Rainer verkündete die Konstituierung des Sachverständigenrates für ländliche Entwicklung unter neuer Führung. Petra Bentkämper, Vorsitzende der Deutschen Landfrauen, wurde an die Spitze des Gremiums gewählt. Minister Rainer gratulierte ihr zu dieser Position, um ein Signal für die verstärkte Einbindung von Frauen in die Agrarpolitik zu setzen.

Landwirtschaftliche Sozialpolitik

Die landwirtschaftliche Sozialpolitik macht mit 4,1 Milliarden Euro den größten Haushaltsposten aus – fast 60 Prozent des Etats. Davon entfallen 2,4 Milliarden auf die Alterssicherung und 1,5 Milliarden auf die Krankenversicherung der Landwirte. Rainer betonte, damit könne eine Agrarsozialpolitik mit „passgenauen Lösungen zu bezahlbaren Beiträgen“ ermöglicht werden.
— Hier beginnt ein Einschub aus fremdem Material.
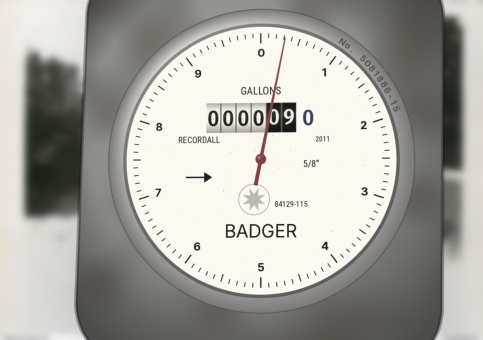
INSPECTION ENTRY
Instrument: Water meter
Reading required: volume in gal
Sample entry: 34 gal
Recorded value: 90.3 gal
Demonstrativ dankten sich die Koalitionspartner wechselseitig für die konstruktive Zusammenarbeit. Rainer lobte exemplarisch die Berichterstatter Vogt (CDU) und Dilcher (SPD), diese wiederum würdigte die „stets gute Zusammenarbeit“ mit dem Minister. Die öffentlichkeitswirksame Harmonie soll offenbar die Spannungen aus dem missglückten Koalitionsstart überdecken, bei der Kanzler Friedrich Merz (CDU) nicht für Ausgleich in verschiedenen politischen Entscheidungen sorgen konnte.